This Low-FODMAP Lemon Herb Chicken is fresh, light, and easy on your digestion. It’s made with garlic-infused oil (FODMAP-safe!), tender chicken breast, fluffy quinoa, and sautéed spinach — all ready in about 30 minutes and totally IBS-friendly.

  • FODMAP-friendly without sacrificing flavour – Garlic oil + fresh herbs = all the taste, none of the tummy trouble.
  • Nourishing and balanced – Packed with protein, leafy greens, and whole grains.
  • Great for meal prep – Makes a fantastic next-day lunch.
  • Bright & citrusy – A fresh squeeze of lemon makes everything pop!
  • Garlic-infused oil – Made by steeping garlic in oil, then straining it, so the flavour stays without the FODMAPs. Store-bought is great!
  • Quinoa – Naturally low-FODMAP, high in protein, and super easy to digest.
  • Spinach – Use baby spinach for the most tender texture.
  • Chicken – Lean, easy to cook, and super filling.
  • Make it vegan – Sub tofu or tempeh for chicken and use vegetable broth–infused oil.
  • Spicy version – Add a pinch of chilli flakes or a dash of low-FODMAP hot sauce.
  • Serve cold – Leftovers make a great chilled salad the next day.

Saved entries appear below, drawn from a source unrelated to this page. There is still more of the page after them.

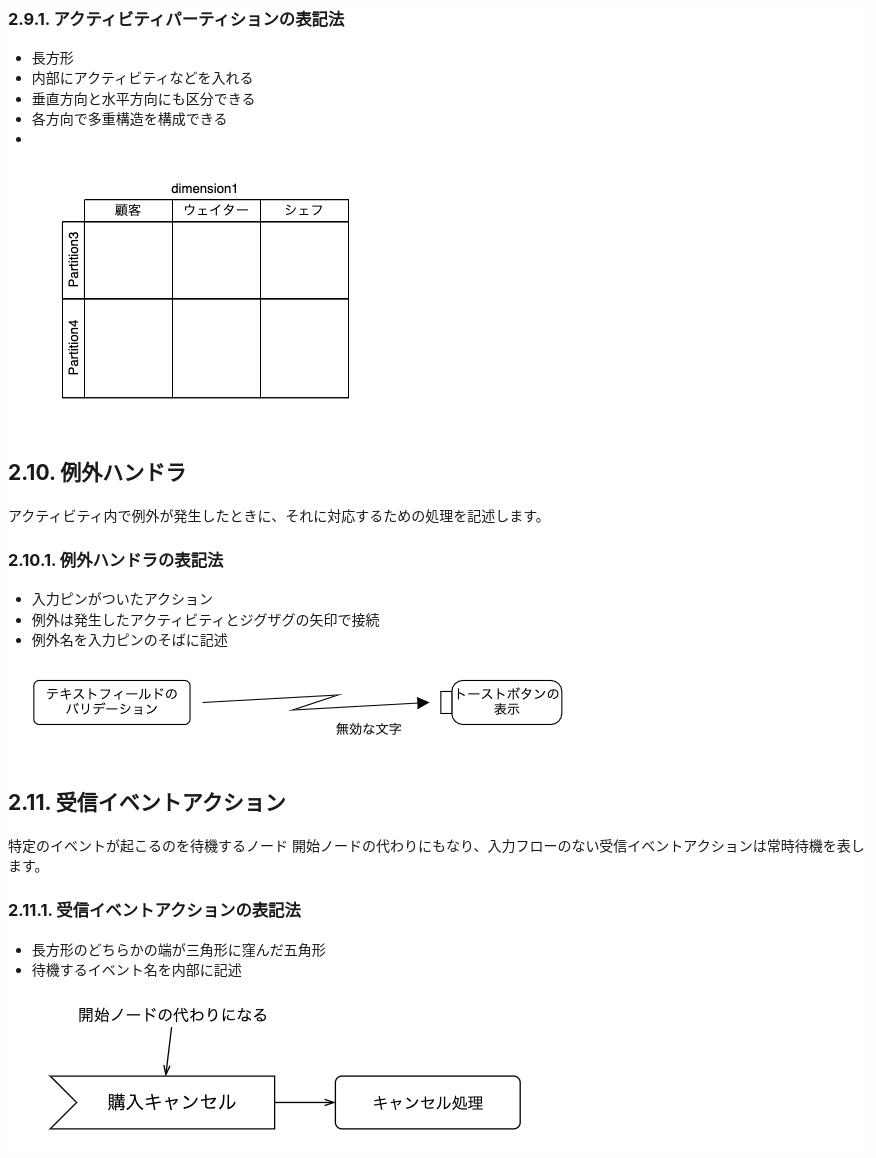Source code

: ### 2.9.1. アクティビティパーティションの表記法

- 長方形
- 内部にアクティビティなどを入れる
- 垂直方向と水平方向にも区分できる
- 各方向で多重構造を構成できる
- 
![アクティビティパーティション](../images/20210801_16.28.png)


## 2.10. 例外ハンドラ
アクティビティ内で例外が発生したときに、それに対応するための処理を記述します。

### 2.10.1. 例外ハンドラの表記法
- 入力ピンがついたアクション
- 例外は発生したアクティビティとジグザグの矢印で接続
- 例外名を入力ピンのそばに記述


![例外ハンドラ](../images/20210801_16.38.png)

## 2.11. 受信イベントアクション
特定のイベントが起こるのを待機するノード
開始ノードの代わりにもなり、入力フローのない受信イベントアクションは常時待機を表します。

### 2.11.1. 受信イベントアクションの表記法
- 長方形のどちらかの端が三角形に窪んだ五角形
- 待機するイベント名を内部に記述
  
![受信イベントアクション](../images/20210801_17.01.png)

Low-FODMAP Lemon Herb Chicken with Quinoa & Spinach

Recipe by FlorenceCourse: Lunch, DinnerCuisine: MediterraneanDifficulty: Easy
Servings

3

servings
Prep time

10

minutes
Cooking time

25

minutes
Yeild

3

cups

This Low-FODMAP Lemon Herb Chicken is fresh, light, and easy on your digestion. It’s made with garlic-infused oil (FODMAP-safe!), tender chicken breast, fluffy quinoa, and sautéed spinach — all ready in about 30 minutes and totally IBS-friendly!

Ingredients

  • 2 tablespoons garlic-infused olive oil (FODMAP-safe)

  • 1 lb boneless skinless chicken breasts, cut into strips or cubes

  • 1 teaspoon dried oregano

  • ½ teaspoon dried thyme

  • Salt and pepper, to taste

  • Zest and juice of 1 lemon

  • 1 cup cooked quinoa

  • 2 cups baby spinach

  • Chopped parsley, for garnish

Directions

  • If you haven’t already, cook quinoa per package directions, fluff with a fork and set aside.
  • Heat garlic-infused oil in a skillet over medium heat. Season chicken with oregano, thyme, salt, and pepper. Cook for 6–8 minutes until golden and cooked through.
  • Lower the heat slightly. Add lemon zest, juice, and spinach to the pan. Cook 1–2 minutes until spinach wilts.
  • Spoon cooked quinoa into bowls. Top with the lemon chicken and spinach. Drizzle with extra garlic oil if desired and sprinkle with parsley.

Notes

  • Use pre-cooked quinoa – A great shortcut if you’re in a hurry.
    Add veggies – Try grated carrots, zucchini, or roasted red pepper for variety (watch portions for low-FODMAP compliance).
    Double the garlic oil – It’s your flavour hero in low-FODMAP cooking!
  • To store: Refrigerate in an airtight container for up to 3 days.
  • To reheat: Microwave or reheat gently on the stovetop with a splash of water or oil.
  • To freeze: Freeze chicken and quinoa separately for up to 1 month.